Maggie gives them room, stands up and crosses the length toward the entrance where Lucy's lurking and the question must be in her eyes.
"If you're going to ask if I knew. I didn't." Lucy lets out a breath of air, gazing over at the Danvers sisters. "I found out a few weeks ago. J'onn said it was a split time sensitive decision."
So J'onn was responsible for the memory wipe, sometimes she forgets just how powerful he was.
"Time sensitive enough not to think the consequences through?"
"Time sensitive enough to not call or inform anyone to debate it, because trust me if I had been there… but you know what Danvers think they're doing in the name of the greater good. Now we're in this shit show. I already gave J'onn an earful, probably ruined his sabbatical with his Dad. Last I heard they were in Galapagps."
Maggie hums. Of course, J'onn was out of town.
"Maybe shoot me a text next time," she whispers, then looking back at Kara, "You do know, she's not dealing with this, like at all right?"

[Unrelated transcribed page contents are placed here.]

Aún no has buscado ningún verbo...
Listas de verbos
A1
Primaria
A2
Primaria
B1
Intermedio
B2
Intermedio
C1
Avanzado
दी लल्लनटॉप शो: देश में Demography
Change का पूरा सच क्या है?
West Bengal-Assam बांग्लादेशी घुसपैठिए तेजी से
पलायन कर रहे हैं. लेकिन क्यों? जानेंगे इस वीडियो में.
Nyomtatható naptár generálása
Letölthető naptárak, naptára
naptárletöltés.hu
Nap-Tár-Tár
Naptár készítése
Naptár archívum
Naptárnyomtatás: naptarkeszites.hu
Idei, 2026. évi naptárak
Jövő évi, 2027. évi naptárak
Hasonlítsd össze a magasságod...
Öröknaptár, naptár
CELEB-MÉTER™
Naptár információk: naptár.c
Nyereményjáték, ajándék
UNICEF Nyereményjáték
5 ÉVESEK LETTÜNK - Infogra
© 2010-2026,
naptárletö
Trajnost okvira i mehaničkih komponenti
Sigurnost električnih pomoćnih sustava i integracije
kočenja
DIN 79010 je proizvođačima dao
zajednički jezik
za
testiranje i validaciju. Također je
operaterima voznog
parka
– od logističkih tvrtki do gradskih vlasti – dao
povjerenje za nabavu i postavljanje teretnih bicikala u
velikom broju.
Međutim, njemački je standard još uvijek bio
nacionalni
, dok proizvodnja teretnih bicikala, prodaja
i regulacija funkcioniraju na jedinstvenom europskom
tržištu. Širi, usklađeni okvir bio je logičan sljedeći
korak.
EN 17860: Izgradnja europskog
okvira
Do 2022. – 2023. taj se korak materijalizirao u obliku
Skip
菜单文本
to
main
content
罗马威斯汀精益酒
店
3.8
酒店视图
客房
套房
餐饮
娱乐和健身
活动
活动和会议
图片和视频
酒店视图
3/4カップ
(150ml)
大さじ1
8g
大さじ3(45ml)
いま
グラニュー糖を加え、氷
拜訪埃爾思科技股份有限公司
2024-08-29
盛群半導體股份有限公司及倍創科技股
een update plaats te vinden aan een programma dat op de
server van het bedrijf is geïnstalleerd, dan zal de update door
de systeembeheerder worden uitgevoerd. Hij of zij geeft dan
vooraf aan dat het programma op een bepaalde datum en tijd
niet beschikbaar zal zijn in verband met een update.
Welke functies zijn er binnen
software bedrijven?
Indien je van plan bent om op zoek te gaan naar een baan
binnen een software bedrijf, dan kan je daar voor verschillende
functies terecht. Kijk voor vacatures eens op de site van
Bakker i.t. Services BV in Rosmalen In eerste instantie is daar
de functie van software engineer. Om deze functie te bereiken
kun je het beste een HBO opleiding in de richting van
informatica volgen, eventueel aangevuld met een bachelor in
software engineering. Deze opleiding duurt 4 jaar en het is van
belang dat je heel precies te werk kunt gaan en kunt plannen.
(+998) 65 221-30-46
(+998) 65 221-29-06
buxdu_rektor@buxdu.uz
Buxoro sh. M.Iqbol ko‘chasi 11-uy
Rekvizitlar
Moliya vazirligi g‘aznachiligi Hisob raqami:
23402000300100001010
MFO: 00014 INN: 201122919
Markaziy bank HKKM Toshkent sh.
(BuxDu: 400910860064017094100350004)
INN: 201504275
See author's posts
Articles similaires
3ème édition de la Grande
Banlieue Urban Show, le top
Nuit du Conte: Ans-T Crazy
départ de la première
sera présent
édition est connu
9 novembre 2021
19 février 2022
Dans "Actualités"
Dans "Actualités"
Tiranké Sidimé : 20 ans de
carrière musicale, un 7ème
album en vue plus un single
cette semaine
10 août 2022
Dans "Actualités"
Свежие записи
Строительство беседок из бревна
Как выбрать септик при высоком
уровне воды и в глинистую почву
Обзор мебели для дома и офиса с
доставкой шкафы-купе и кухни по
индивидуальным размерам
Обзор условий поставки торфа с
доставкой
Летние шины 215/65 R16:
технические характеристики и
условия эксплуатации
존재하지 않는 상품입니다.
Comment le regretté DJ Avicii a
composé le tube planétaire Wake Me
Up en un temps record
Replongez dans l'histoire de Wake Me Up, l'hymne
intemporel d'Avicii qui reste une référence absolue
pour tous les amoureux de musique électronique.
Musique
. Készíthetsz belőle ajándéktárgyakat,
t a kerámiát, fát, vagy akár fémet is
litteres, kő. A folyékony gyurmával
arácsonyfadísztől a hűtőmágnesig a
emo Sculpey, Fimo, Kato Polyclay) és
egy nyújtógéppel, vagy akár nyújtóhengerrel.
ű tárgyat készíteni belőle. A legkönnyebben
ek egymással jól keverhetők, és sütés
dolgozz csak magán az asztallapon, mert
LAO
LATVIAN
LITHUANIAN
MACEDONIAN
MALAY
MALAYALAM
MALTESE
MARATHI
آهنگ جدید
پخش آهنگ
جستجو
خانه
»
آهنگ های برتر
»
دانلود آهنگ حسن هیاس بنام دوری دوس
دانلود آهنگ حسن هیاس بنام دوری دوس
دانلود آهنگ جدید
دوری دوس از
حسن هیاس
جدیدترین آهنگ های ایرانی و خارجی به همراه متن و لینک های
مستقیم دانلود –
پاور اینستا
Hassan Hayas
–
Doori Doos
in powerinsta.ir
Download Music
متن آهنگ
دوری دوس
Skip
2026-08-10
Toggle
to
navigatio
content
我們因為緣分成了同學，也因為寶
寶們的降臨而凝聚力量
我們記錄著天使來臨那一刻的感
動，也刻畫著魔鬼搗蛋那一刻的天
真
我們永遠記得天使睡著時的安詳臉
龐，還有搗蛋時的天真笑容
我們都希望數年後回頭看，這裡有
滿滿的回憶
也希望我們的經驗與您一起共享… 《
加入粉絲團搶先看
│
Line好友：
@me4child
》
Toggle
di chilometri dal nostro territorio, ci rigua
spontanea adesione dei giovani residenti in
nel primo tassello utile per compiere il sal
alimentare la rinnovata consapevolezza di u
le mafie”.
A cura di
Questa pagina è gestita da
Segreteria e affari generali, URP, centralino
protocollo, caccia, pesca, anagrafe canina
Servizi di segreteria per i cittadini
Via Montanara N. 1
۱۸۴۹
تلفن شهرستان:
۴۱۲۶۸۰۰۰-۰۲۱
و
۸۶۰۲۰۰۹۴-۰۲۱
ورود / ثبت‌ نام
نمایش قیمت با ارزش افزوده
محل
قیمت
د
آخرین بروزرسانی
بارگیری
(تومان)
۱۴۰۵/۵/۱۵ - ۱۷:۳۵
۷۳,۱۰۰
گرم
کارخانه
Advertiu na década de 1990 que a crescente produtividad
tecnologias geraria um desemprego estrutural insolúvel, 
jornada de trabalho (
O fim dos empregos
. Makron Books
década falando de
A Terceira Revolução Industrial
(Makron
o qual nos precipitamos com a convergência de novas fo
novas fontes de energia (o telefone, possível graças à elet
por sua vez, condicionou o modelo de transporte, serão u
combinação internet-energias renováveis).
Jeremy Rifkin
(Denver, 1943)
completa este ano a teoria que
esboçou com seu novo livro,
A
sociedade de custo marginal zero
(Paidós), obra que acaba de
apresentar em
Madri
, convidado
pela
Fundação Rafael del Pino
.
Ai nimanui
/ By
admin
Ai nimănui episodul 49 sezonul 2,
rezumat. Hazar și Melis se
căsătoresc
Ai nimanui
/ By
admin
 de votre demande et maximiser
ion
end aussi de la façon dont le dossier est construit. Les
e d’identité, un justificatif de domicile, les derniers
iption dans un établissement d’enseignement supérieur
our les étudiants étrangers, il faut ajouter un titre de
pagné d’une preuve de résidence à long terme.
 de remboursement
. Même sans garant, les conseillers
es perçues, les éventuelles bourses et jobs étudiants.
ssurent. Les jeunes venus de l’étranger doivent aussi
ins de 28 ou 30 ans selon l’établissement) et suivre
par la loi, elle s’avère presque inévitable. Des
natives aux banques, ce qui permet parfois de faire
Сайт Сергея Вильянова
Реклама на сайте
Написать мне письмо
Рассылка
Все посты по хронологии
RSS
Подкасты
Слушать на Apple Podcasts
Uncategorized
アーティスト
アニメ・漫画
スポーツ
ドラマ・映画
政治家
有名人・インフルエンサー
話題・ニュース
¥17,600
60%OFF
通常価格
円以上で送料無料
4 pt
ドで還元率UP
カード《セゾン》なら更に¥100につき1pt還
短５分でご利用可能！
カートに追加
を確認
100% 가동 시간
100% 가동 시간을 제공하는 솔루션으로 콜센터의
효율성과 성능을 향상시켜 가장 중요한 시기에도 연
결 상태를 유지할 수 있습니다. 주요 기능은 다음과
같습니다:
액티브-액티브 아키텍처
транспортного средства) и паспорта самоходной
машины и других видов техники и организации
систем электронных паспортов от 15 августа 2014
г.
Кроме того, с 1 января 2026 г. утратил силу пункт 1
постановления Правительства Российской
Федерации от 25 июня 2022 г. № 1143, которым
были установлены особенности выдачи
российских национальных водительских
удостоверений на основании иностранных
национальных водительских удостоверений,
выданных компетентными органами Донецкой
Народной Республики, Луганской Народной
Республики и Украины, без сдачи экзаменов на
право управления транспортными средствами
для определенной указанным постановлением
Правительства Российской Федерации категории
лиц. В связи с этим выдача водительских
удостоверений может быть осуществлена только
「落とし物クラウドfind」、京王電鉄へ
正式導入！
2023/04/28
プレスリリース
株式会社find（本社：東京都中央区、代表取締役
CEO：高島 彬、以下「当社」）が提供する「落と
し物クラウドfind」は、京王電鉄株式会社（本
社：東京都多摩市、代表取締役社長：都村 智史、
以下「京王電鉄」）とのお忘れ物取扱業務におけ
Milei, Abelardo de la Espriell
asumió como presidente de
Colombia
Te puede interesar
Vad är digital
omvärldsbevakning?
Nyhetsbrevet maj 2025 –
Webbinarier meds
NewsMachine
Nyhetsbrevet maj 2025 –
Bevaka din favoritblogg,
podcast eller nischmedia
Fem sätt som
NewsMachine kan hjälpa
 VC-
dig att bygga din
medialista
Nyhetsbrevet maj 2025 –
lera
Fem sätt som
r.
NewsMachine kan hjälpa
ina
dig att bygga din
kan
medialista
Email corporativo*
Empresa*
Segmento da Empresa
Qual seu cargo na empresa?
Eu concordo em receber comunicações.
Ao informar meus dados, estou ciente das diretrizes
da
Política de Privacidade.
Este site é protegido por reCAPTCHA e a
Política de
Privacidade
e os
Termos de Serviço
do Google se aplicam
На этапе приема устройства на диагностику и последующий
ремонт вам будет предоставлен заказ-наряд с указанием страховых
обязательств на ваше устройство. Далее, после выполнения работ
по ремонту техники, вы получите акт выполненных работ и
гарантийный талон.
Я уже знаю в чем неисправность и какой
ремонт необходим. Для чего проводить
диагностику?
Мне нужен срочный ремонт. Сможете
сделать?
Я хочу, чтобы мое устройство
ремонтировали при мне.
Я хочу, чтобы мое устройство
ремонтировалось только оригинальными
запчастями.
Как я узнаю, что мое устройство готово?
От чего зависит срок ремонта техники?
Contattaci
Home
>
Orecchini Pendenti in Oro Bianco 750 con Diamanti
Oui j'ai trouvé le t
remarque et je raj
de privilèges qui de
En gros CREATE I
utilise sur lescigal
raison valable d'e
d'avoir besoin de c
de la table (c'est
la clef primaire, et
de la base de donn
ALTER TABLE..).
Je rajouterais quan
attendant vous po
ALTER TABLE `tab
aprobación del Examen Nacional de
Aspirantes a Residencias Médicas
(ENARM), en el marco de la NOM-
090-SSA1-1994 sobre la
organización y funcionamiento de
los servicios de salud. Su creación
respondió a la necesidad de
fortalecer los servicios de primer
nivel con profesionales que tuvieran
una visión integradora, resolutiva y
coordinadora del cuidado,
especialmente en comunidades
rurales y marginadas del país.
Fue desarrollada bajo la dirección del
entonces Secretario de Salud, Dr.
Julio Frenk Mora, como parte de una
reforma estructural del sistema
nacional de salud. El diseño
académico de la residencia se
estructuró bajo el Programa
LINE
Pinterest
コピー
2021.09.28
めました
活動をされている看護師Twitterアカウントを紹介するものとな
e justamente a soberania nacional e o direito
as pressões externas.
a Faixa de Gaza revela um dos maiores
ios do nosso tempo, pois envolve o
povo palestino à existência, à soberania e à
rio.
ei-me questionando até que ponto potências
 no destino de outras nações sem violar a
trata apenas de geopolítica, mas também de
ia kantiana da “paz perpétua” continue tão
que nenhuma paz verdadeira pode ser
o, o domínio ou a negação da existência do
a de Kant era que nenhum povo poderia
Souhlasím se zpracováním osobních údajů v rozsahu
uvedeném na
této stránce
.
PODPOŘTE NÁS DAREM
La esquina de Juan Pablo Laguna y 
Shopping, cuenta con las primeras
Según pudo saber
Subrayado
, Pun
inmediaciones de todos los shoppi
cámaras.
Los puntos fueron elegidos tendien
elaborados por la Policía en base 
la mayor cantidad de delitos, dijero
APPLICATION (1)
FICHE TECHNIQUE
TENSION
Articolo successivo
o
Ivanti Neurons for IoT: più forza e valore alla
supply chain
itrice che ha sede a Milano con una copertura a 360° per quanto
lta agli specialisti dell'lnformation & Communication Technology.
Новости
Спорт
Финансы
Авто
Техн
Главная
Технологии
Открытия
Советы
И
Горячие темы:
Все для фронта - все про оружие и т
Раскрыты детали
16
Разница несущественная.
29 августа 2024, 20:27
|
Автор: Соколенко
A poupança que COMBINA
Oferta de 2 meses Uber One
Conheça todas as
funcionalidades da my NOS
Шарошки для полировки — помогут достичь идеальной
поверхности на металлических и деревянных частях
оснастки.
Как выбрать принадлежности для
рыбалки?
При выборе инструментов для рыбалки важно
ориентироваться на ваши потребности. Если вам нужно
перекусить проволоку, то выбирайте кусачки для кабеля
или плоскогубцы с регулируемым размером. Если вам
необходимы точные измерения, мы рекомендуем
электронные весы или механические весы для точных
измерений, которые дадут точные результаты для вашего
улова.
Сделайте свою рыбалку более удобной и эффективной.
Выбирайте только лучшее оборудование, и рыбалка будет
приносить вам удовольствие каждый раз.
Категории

Careful not to use the blonde's real name, with Alex so near.
"Of course. I know she's stretching herself thin. Anyone can see that. I can see that all the way from DC. She needs to sleep more, eat more. It's practically impossible to do this with a 9 to 5."
"Lucy. She got fired."
"She got what?"
Clearly, Kara doesn't share anything with anyone. Just turned things completely inward and that was going to be her downfall.
"Fired, Lucy."
And she wants to say something about the neurotol but she promised Kara.
"Shit."
"Yeah."
"You did a good job with the bandages" Alex calls over her shoulder, from across the room, finishing up.
"We need to be better friends."
Amongst other things.
There's a shuffle of movement across the room that has them both looking up, but it's just Alex helping the wilted flower that is Kara stand up.
"It was a good call, I think we can pull it out at the DEO." Alex is saying to her sister not sister. "A few stitches and a painkiller, then keep you for a few hours while the hallucinogenic wears off. Then you can go home."
"Home," Kara echoes softly with bloodshot eyes. "Yeah."
And Maggie knows they don't mean the same thing.